The Ontario government is making additional changes that will break down barriers so that more health professionals can work in Ontario. Doing more to expand the province’s health workforce is a key part of the Plan to Stay Open: Health System Stability and Recovery to ensure people can continue to access the health care services they need, when they need them.

“These changes will bring more health care workers into our health system faster, helping to care for people when they need it,” said Sylvia Jones, Deputy Premier and Minister of Health. “Our government will work with all partners to ensure Ontario’s nurses, doctors, personal support workers and other health care professionals have the resources, support and guidance they need to enter the workforce and continue delivering the care Ontarians deserve.”

These changes proposed by the Ontario Ministry of Health, the College of Nurses of Ontario and the College of Physicians and Surgeons of Ontario, will support recruitment efforts and make it faster and easier for health care professionals trained in Ontario, other provinces and internationally to register and practice in Ontario.

Changes that will come into effect immediately, include:

  • Allowing internationally educated nurses to register in a temporary class and begin working sooner while they work towards full registration;
  • Making it easier for non-practicing or retired nurses to return to the field by introducing flexibility to the requirement that they need to have practiced nursing within a certain period of time before applying for reinstatement; and
  • Creating a new temporary independent practice registration class for physicians from other provinces and territories, making it easier for them to work for up to 90 days in Ontario.

Further changes, which come into effect on January 1, 2023, include:

  • Requiring health regulatory colleges to comply with time limits to make registration decisions;
  • Prohibiting health regulatory colleges from requiring Canadian work experience for the purpose of registration, with some exceptions such as when equivalent international experience is accepted; and
  • Accepting language tests approved under the Immigration and Refugee Protection Act (Canada) to reduce duplicate language proficiency testing for immigrants to Canada.

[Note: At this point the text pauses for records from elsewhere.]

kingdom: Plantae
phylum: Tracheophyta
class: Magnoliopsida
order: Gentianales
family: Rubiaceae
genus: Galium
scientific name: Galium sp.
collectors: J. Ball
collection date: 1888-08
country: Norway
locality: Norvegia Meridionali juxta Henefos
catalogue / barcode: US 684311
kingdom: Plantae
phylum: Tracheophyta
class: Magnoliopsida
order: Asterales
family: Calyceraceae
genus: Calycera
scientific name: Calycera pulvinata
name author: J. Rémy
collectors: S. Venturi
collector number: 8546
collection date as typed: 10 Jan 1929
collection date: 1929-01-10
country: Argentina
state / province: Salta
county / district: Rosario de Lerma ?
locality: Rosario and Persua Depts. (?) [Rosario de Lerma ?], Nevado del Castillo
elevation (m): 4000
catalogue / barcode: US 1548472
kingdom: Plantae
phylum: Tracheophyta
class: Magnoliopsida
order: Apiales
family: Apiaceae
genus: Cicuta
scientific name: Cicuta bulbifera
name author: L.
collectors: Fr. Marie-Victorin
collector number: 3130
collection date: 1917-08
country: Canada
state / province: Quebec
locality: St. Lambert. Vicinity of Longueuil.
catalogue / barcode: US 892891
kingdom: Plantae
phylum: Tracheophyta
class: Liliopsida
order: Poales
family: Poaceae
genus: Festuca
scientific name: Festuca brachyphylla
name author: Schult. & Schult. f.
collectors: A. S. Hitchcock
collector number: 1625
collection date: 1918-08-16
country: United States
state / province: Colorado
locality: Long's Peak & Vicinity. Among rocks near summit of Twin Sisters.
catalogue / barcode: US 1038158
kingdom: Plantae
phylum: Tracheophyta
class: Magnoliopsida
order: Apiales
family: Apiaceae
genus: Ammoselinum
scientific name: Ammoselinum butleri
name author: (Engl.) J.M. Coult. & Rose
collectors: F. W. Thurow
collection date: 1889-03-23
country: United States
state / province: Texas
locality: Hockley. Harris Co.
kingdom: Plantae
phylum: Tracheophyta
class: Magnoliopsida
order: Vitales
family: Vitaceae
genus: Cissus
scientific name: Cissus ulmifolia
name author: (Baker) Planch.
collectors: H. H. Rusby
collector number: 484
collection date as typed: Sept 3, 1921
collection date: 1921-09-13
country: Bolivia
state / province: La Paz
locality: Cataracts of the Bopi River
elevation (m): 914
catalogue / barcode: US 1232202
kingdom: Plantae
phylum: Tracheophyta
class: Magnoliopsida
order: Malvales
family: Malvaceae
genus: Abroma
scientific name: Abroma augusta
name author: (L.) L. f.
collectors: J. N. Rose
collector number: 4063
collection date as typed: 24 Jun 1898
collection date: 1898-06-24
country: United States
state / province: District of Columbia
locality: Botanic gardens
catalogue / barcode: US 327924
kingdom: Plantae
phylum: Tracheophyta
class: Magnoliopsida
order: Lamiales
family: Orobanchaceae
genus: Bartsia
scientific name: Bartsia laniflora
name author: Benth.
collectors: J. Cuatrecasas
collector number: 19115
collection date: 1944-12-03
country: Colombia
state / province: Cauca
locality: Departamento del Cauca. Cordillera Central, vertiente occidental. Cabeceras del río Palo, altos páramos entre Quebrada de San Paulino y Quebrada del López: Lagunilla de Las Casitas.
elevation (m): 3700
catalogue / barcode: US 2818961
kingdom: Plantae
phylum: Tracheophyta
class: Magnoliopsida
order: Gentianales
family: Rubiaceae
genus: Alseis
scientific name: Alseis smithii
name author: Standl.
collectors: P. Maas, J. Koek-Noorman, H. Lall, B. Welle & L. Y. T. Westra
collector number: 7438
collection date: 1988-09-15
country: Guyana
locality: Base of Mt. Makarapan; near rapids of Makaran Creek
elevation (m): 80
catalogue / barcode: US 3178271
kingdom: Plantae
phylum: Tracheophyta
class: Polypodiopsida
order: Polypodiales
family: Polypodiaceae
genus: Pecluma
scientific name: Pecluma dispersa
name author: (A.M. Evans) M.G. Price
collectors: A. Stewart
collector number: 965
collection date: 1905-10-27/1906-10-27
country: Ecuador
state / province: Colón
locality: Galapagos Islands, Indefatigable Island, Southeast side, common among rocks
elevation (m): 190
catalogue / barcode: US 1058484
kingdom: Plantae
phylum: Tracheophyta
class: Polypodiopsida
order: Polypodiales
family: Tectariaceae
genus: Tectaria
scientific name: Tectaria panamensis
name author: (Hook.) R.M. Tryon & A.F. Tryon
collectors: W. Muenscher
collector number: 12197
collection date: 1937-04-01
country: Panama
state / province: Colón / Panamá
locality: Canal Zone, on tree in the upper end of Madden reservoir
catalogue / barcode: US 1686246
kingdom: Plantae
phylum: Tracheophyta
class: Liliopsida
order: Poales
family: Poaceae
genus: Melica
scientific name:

Finally, on August 31, 2023, health regulatory colleges will be required to have a new category of registration that can be used to facilitate quicker registration to help safeguard the health workforce supply in the event of future emergencies.


Quick Facts

  • When fully implemented, the government’s Plan to Stay Open: Health System Stability and Recovery will add up to 19,000 more health care workers, including nurses and personal support workers, to Ontario’s health workforce. Over 11,900 health care professionals (including over 8,700 nurses and externs) have been added to the health system since Winter 2020.
  • Ontario is working with the College of Nurses of Ontario and Ontario Health to expand funding for the supervised practice experience partnership program which has already supported over 800 international nurses in getting licensed since January. The province anticipates that by March 31, 2023 another 200 international nurses will gain the practice and language requirements necessary to work in Ontario.
  • Ontario is also working with the College of Nurses of Ontario to reduce the financial barriers that may be stopping some retired or internationally trained nurses from registering to resume or begin practicing, by temporarily covering the cost of examination, application, and registration fees, saving them up to $1,500.
  • The government has invested $764 million to provide Ontario’s nurses with a retention incentive of up to $5,000 per person.